Slade Creek (Pungo River)
C’est sous une pluie drue qu’Hericanne nous précède ce matin. Aussi incroyable que ça puisse paraître, c’est notre première journée de navigation sous une trombe d’eau. Le paysage semble délavé, flouté par les particules d’eau en suspension dans l’air. Miracle, ils annoncent (encore eux) plus de 17 degrés en milieu d’après-midi. Ça, c’est si rien n’a changé et comme on n’a pas internet depuis 2 jours qui sait… Tout l’équipage vêtu de rouge est sur le pont pour la traversée du canal Alligator. Nouvelle dose de civisme américain ; le vaisseau prêt à en dépasser un second l’appel à la VHF pour négocier la manœuvre. On se tape la vague d’un cruiser quand Laurent l’entend s’émouvoir « hey, they are Canadians! » Juste à côté de nous dans la baie, notre premier voilier battant pavillon français. Aucune marque de chauvinisme chez Laurent. « Ils ont peut-être Internet. » Demain, si tout va bien, on rejoint la petite ville d’Oriental. Le haut fait à une signification bien particulière pour nous (et pour notre compagnie d’assurance). On aura passé la latitude de Cap Hatteras !


Oriental Marina
Bien heureux soit celui qui peut sortir ses voiles… C’est nous. Au moins deux heures avant de passer le canal (c’est quoi le nom de cet étroit passage encore ? Je ne sais plus. Il me semble que c’est pas mal ça que je fais, passer des canaux). L’eau n’a plus cette couleur Coca-Cola/café dilué pas mal dégueulasse. Laurent, pour m’embêter joyeusement, a sous-entendu que je m’étais « laisser-aller » à la toilette ! La journée de 7 heures est plutôt charmante jusqu’à ce que… l’Oriental Marina se pointe devant nous. Procéduriers que nous sommes, l’approche d’un mouillage veut que 1. On y va. 2. On regarde. 3. On vainc ! Blague à part, les deux quais gratuits sont pris et il n’y a aucune place pour jeter l’ancre sinon un espace riquiqui entre un pont, un voilier et un quai… Euh non. Je refuse (je tape du pied, comme Aymeric, pour mettre un peu de piquant). Laurent est au puits d’ancre, moi à la barre. Le baromètre de l’emmerdement monte trop vite. Il n’y a pas d’autres mouillages à la ronde et j’appelle la Marina. Laurent, maintenant à la barre, refuse de retourner dans le trou à rats (le fond, fin fond de la marina). Aymeric, le perroquet, répète tout ce qu’on se crie de la proue à la poupe. Le stresse monte et je ne comprends pas une purée de mots de « l’anglais » de mon interlocuteur à la VHF. Si bien qu’il finit par demander au bateau devant nous de nous donner un coup de main et de nous montrer la voie… Là, le comble, on se retrouve dans les slips cordés comme des sardines. Deux énormes billots de bois « ferment » le slip et empêchent le cul du voilier de taper contre ses deux voisins. Bien sûr, je n’ai pas les amarres à la bonne place. Bien sûr, je n’ai aucune idée de comment les placer parce que jusqu’ici, on évitait comme la peste ces quais. Merci, grand merci au dock master qui reste calme dans l’adversité et qui comprend le stresse des francophones qui en perdent leur anglais. Vite, Laurent, va à terre avec Aymeric, je range tout doucement.

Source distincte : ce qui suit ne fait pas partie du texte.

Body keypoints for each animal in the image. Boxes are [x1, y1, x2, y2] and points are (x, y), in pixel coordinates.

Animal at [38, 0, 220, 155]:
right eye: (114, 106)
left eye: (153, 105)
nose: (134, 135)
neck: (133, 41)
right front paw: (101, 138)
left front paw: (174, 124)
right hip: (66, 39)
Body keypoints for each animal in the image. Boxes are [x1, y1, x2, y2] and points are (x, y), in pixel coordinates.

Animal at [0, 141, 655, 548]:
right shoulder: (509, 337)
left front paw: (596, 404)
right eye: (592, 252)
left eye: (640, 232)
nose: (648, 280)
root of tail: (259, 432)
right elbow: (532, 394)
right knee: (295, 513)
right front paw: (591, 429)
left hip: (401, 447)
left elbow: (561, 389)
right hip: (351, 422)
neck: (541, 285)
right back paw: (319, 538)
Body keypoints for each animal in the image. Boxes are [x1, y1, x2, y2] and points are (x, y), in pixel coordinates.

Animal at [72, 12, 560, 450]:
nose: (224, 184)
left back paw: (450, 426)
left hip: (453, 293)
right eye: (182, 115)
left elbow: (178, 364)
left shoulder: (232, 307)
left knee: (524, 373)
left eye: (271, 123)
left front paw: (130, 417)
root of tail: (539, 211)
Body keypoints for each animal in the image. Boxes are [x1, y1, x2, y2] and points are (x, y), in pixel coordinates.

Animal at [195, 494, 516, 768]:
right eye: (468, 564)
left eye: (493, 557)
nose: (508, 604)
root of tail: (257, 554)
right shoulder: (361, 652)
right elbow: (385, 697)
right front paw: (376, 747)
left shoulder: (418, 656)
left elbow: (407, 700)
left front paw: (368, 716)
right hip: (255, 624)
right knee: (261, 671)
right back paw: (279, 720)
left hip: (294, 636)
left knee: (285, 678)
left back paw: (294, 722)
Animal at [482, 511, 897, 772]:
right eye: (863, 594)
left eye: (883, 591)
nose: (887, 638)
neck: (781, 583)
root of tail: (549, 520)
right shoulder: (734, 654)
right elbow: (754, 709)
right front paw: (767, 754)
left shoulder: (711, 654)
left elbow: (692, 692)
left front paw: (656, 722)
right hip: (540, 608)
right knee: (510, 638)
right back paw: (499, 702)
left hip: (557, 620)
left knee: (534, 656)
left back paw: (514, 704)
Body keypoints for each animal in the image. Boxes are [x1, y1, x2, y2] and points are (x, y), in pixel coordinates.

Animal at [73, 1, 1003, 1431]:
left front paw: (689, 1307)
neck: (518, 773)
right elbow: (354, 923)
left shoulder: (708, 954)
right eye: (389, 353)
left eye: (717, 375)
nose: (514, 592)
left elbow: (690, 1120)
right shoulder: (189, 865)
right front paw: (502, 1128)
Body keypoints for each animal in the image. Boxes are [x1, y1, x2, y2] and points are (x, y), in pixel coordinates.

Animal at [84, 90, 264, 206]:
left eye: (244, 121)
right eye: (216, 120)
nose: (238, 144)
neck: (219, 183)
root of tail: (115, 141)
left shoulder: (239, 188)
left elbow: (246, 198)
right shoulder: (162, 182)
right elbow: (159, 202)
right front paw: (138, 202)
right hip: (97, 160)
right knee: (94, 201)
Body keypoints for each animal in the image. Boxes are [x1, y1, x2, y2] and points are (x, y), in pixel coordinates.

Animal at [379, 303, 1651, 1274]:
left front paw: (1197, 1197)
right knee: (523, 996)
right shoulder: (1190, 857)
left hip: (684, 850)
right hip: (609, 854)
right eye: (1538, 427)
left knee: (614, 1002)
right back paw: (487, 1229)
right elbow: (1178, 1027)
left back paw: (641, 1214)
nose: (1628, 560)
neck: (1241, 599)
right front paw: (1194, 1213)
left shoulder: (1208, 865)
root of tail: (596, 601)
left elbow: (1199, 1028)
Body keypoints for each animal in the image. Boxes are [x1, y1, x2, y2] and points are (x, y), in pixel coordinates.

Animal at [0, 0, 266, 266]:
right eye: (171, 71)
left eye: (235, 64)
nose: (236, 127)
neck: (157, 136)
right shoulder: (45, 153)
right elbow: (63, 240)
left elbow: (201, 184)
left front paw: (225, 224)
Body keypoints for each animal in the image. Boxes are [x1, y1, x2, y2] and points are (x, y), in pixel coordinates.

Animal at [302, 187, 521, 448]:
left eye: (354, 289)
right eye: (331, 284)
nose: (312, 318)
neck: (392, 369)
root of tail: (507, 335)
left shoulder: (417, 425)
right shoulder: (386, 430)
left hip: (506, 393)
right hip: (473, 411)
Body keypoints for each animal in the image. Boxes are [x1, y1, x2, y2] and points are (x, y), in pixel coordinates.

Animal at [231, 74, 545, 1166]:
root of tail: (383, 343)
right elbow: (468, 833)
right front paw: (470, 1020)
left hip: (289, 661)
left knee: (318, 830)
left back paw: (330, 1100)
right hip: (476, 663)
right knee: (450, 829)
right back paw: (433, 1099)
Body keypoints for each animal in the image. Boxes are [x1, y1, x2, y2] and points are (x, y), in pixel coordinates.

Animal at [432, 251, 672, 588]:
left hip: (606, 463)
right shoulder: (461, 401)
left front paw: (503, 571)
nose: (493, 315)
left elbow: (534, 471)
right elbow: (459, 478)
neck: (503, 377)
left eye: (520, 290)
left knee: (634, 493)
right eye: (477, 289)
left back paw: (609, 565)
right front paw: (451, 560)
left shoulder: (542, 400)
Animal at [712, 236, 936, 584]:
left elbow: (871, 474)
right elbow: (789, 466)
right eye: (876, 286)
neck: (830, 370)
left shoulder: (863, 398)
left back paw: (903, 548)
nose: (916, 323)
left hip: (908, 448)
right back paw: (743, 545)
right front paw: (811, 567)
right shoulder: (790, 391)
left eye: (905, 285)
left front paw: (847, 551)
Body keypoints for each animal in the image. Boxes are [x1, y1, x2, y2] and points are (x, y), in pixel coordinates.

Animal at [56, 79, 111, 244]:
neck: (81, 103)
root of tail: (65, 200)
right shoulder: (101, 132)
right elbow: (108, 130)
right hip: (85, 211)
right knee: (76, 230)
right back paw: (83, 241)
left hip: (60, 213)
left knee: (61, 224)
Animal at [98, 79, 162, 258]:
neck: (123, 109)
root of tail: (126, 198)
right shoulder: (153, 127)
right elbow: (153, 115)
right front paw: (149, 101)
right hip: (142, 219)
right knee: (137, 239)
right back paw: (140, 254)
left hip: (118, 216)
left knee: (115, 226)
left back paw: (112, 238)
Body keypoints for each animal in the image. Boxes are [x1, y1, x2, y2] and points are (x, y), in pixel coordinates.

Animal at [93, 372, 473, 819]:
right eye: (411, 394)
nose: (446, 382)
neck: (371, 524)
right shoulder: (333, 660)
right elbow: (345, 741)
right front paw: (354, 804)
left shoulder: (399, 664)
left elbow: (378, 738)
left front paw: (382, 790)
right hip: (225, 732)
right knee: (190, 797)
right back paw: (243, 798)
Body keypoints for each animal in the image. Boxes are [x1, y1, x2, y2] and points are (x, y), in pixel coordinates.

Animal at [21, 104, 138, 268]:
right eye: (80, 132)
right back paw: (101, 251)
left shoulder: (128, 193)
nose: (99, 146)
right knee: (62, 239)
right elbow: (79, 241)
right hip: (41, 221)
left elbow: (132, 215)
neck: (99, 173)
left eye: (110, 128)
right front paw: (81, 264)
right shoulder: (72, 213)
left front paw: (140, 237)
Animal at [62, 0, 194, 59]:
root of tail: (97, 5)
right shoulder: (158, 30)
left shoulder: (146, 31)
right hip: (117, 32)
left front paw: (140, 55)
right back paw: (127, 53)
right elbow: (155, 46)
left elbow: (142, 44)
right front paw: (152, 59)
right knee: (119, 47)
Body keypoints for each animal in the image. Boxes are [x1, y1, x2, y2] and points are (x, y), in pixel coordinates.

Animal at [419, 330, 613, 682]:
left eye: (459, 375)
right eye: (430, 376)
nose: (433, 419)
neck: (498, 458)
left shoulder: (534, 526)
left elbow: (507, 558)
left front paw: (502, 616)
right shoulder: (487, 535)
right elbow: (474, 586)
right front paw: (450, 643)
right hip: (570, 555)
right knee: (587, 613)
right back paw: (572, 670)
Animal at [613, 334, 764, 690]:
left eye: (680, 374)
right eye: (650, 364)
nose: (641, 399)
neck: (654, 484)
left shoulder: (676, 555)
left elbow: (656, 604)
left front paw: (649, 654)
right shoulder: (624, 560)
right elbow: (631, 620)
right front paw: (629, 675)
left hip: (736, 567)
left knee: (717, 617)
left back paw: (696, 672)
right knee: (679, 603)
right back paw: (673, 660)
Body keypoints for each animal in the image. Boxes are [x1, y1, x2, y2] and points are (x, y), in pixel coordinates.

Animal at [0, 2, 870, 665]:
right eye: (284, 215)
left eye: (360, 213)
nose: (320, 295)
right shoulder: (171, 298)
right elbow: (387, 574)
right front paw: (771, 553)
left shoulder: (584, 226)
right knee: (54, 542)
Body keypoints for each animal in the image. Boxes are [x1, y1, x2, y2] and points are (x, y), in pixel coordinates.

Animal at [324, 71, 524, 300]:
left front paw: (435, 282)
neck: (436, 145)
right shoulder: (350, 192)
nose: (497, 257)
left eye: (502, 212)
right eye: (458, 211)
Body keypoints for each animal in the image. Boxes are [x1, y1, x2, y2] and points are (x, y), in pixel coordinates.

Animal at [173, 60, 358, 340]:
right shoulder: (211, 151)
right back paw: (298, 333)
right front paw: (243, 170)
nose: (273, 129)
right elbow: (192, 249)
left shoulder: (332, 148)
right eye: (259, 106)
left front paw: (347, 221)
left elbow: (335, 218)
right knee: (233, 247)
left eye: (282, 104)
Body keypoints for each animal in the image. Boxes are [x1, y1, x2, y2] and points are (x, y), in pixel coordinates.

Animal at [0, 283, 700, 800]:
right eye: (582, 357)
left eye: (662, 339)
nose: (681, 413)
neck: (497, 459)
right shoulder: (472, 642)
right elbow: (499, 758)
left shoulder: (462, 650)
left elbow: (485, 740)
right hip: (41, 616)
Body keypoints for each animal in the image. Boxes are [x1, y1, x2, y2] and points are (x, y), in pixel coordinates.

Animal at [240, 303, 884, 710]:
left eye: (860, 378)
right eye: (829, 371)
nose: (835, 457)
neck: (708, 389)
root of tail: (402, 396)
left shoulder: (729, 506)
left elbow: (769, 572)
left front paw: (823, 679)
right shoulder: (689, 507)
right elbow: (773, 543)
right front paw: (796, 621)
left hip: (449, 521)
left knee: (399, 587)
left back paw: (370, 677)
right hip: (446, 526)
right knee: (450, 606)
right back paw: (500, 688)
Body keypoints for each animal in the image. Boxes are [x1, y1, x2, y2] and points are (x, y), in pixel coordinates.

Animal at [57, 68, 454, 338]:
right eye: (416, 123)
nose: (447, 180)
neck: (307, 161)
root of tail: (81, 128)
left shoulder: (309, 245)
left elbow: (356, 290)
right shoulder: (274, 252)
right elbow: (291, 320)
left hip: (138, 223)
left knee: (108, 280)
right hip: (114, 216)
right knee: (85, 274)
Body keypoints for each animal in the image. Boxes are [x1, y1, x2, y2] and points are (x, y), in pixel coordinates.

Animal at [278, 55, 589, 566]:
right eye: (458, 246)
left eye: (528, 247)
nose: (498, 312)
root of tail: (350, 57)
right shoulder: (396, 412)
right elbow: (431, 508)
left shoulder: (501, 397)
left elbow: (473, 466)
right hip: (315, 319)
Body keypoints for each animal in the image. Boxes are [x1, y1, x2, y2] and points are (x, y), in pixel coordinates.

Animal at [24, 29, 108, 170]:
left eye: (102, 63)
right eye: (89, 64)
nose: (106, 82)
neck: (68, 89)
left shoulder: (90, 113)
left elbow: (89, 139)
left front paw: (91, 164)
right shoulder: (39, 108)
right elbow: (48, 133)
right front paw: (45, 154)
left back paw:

Tout n’arrive jamais pour rien. Hericanne se trouve tout près au quai gratuit et Laurent voit passer Éric. J’en ai profité pour faire du lavage, les couches de nuit ne retiennent plus leur dû… Je suis séduite ; Éric, avec Aymeric dans les bras, se hisse sur la pointe des pieds pour lui montrer un toucan en bois. On est invité sur notre nouveau bateau-copain à déguster des huitres fraîches pêchées il y a deux heures ! Une première expérimentation gustative pour les ti-oui. C’est apaisant de savoir qu’Éric, second sur un Open 60 et à l’aise en pleine mer avec des vents de 35 nœuds, a eu aussi des soucis dans les écluses du canal Champlain. Du coup, tu te sens moins con.